The Darwin Cenotaph commemorates Australian servicemen and servicewomen who have served in all the conflicts in which Australia has been involved since it was originally erected in 1921 to commemorate those who served in WWI. The memorial overlooks Darwin Harbour where so many died during the Japanese air attack on 19 February 1942. It is located on the site where the guns of the 14th Anti-Aircraft Battery were positioned and fired the first shots in defence of Australia on Australian soil during WWII. When it was dedicated on 24 April 1921, it was the first official monument of any kind erected in the Northern Territory. It has survived cyclones, earth tremors, bombs and several relocations.

$1 Tomb of the Unknown Australian Soldier, Canberra

The Tomb of the Unknown Australian Soldier, located in the centre of the Australian War Memorial (AWM) in Canberra, is the national focus for remembering all Australian servicemen and servicewomen who have died in wars. It bears the simple inscription “An Unknown Australian Soldier Killed in the War of 1914–1918” and is a symbolic representation of all the Australian soldiers whose bodies were never recovered, were never returned home and which lie in the ground far from their home. More than 23,000 Australians killed in WWI have no known grave. Except for their nationality, they could not be identified, and were buried beneath headstones bearing the words “An Australian soldier of the Great War, known unto God”.

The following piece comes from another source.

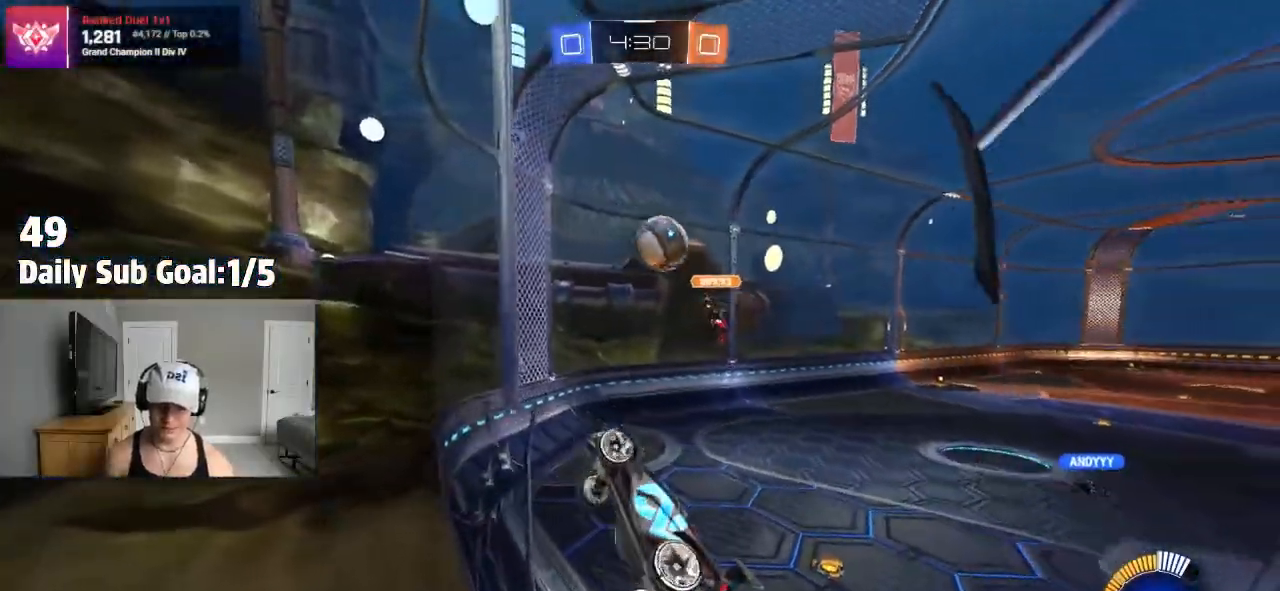
{"dt_ms": 500, "buttons": [], "left_stick": "right", "right_stick": "center", "events": [[50, "L2", "up"], [50, "left_stick", "center"], [317, "left_stick", "right"]]}
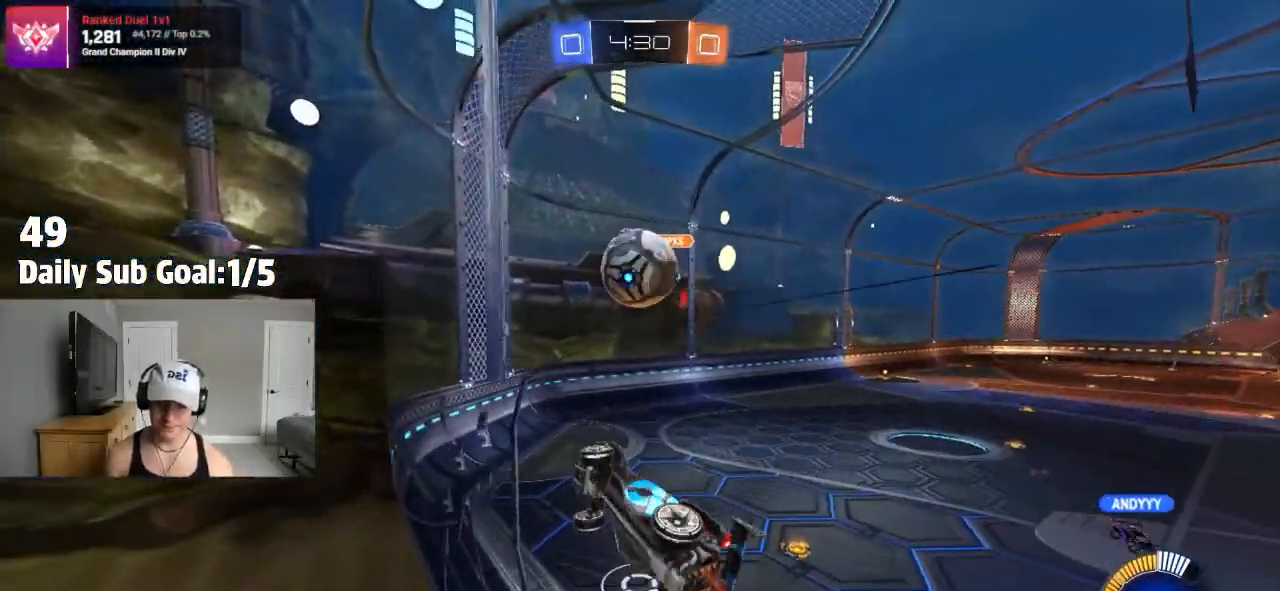
{"dt_ms": 500, "buttons": [], "left_stick": "down-right", "right_stick": "center"}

On 11 November 1993 – the 75th anniversary of the Armistice that ended fighting on the Western Front – the remains of an unknown Australian soldier who died on the Western Front, were interred in the Hall of Memory at the Australian War Memorial. In the eulogy delivered by then Prime Minister Paul Keating at that ceremony, he said, “We do not know this Australian’s name and we never will. We do not know his rank or battalion. We do not know where he was born, nor precisely how he died ... We will never know who this Australian was ... [H]e was one of the 45,000 Australians who died on the Western Front ... one of the 60,000 Australians who died on foreign soil. One of the 100,000 Australians who died in wars this century. He is all of them. And he is one of us.”


This content was produced at the time of the stamp issue release date and will not be updated.